Baidu, the company behind the homonymous search engine, has announced its first quantum computing processor, named Qian Shi, along with an "all-platform" integration solution aimed to simplify access to quantum hardware resources via mobile, desktop, and the Cloud.
Qian Shi, which means "the origin of all things is found in the heavens" in Chinese, provides 10 high-fidelity qubits. While this might not be the most powerful quantum hardware available, Baidu says they have completed the design of a 36-qubit superconducting quantum chip with couplers.
Most interestingly, Qian Shi comes with a complete software stack, which Baidu dubs "all-platform quantum hardware-software integration solution", that provides a set of services for private deployment, cloud services, and hardware access. This solution, called Liang Xi, aims to be compatible with heterogeneous quantum hardware, including a 10-qubit superconducting quantum device and a trapped-ion quantum device developed by the Chinese Academy of Sciences. To complete the idea of "all platform", Baidu says Liang Xi can be used via mobile and desktop apps, as well as the Cloud.
With Qian Shi and Liang Xi, users can now create quantum algorithms and use quantum computing power without developing their quantum hardware, control systems, or programming languages.
Baidu's quantum software stack includes Quanlse, a cloud-based platform for quantum control, Paddle Quantum, a quantum machine learning platform, Quantum Leaf, a quantum computing platform, and others.
Quanlse supports the pulse generation and scheduling of arbitrary single-qubit and two-qubit gates. It can be used for modeling real superconducting quantum chips and for simulating noisy quantum devices. It also supports error analysis to help characterize and mitigate errors.
Quantum Leaf can be used for programming, simulating, and executing quantum computers.
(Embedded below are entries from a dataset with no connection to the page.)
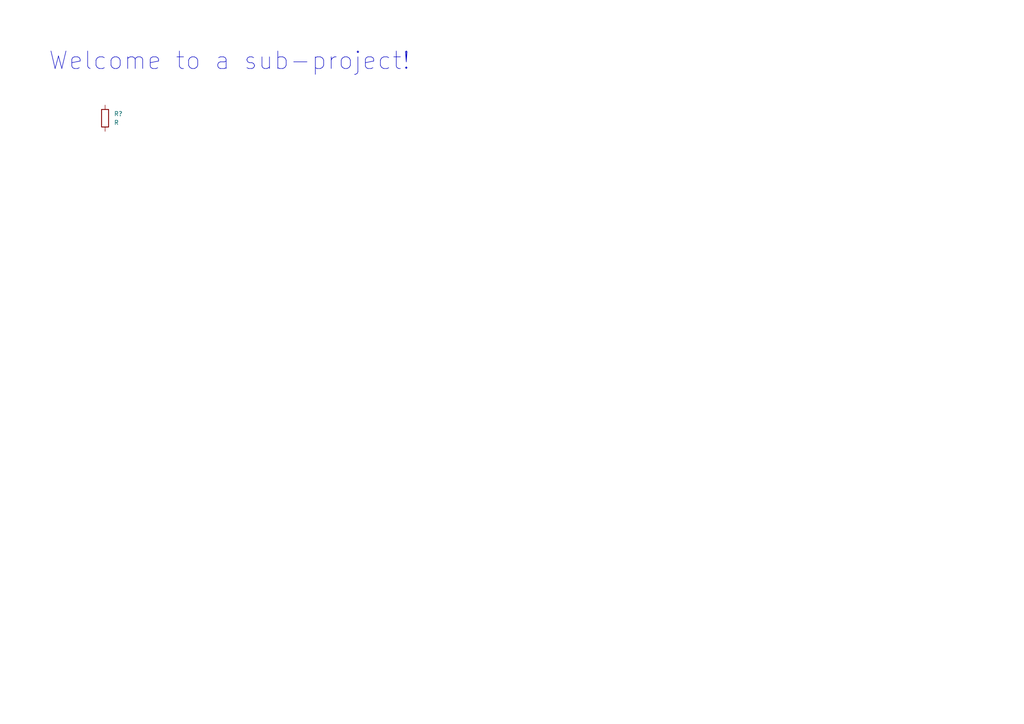
<source format=kicad_sch>
(kicad_sch
	(version 20231120)
	(generator "eeschema")
	(generator_version "8.0")
	(uuid "873129cf-49d0-4564-9a44-f5062091bfe3")
	(paper "A4")
	
	(text "Welcome to a sub-project!"
		(exclude_from_sim no)
		(at 66.548 17.78 0)
		(effects
			(font
				(size 5.08 5.08)
			)
		)
		(uuid "88800473-04d0-43f1-a41a-a0b8cd099a1f")
	)
	(symbol
		(lib_id "Device:R")
		(at 30.48 34.29 0)
		(unit 1)
		(exclude_from_sim no)
		(in_bom yes)
		(on_board yes)
		(dnp no)
		(fields_autoplaced yes)
		(uuid "2503678c-1cd9-4a59-91a9-9042a02bb411")
		(property "Reference" "R?"
			(at 33.02 33.0199 0)
			(effects
				(font
					(size 1.27 1.27)
				)
				(justify left)
			)
		)
		(property "Value" "R"
			(at 33.02 35.5599 0)
			(effects
				(font
					(size 1.27 1.27)
				)
				(justify left)
			)
		)
		(property "Footprint" ""
			(at 28.702 34.29 90)
			(effects
				(font
					(size 1.27 1.27)
				)
				(hide yes)
			)
		)
		(property "Datasheet" "~"
			(at 30.48 34.29 0)
			(effects
				(font
					(size 1.27 1.27)
				)
				(hide yes)
			)
		)
		(property "Description" "Resistor"
			(at 30.48 34.29 0)
			(effects
				(font
					(size 1.27 1.27)
				)
				(hide yes)
			)
		)
		(pin "1"
			(uuid "8be3f482-1dc3-4523-a6d8-e24054581b7d")
		)
		(pin "2"
			(uuid "2a104163-d648-49d6-8c94-557c7f6d150a")
		)
		(instances
			(project "Tutorial"
				(path "/71a5d5d5-ac63-464b-b27a-16998fd953c3/2f062dbb-1a2a-48ed-951f-3509fa8fb482"
					(reference "R?")
					(unit 1)
				)
			)
		)
	)
)

</source>
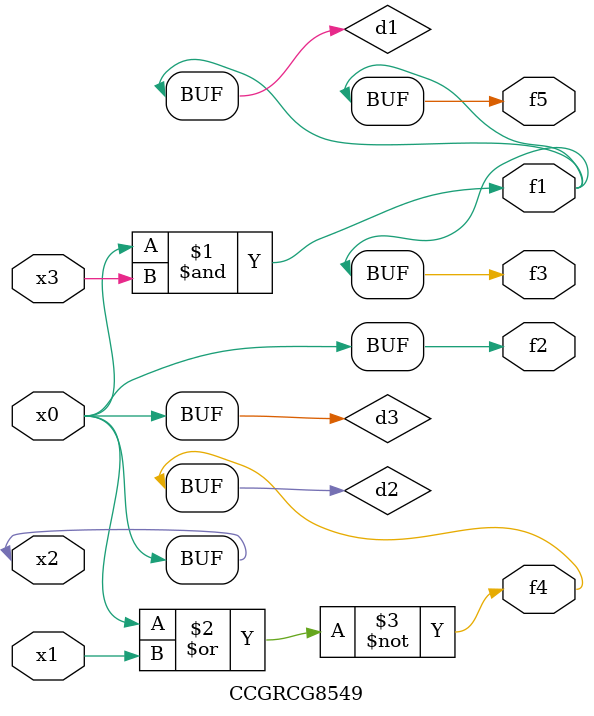
<source format=v>
module CCGRCG8549(
	input x0, x1, x2, x3,
	output f1, f2, f3, f4, f5
);

	wire d1, d2, d3;

	and (d1, x2, x3);
	nor (d2, x0, x1);
	buf (d3, x0, x2);
	assign f1 = d1;
	assign f2 = d3;
	assign f3 = d1;
	assign f4 = d2;
	assign f5 = d1;
endmodule

</source>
It provides the quantum programming environment for Quantum infrastructure as a Service (QaaS).
Paddle Quantum enables bridging Quantum Leaf with machine learning and can be used for a number of popular quantum machine learning topics, including combinatorial optimization, local operations and classical communication.
With the Qian Shi and Liang Xi announcement, Baidu is entering the arena of quantum solutions that researchers and companies can use to experiment with quantum algorithms. Other players in the same arena are IBM with its IBM Quantum, Microsoft with Azure Quantum, Google with Quantum AI, D-Wave, and others.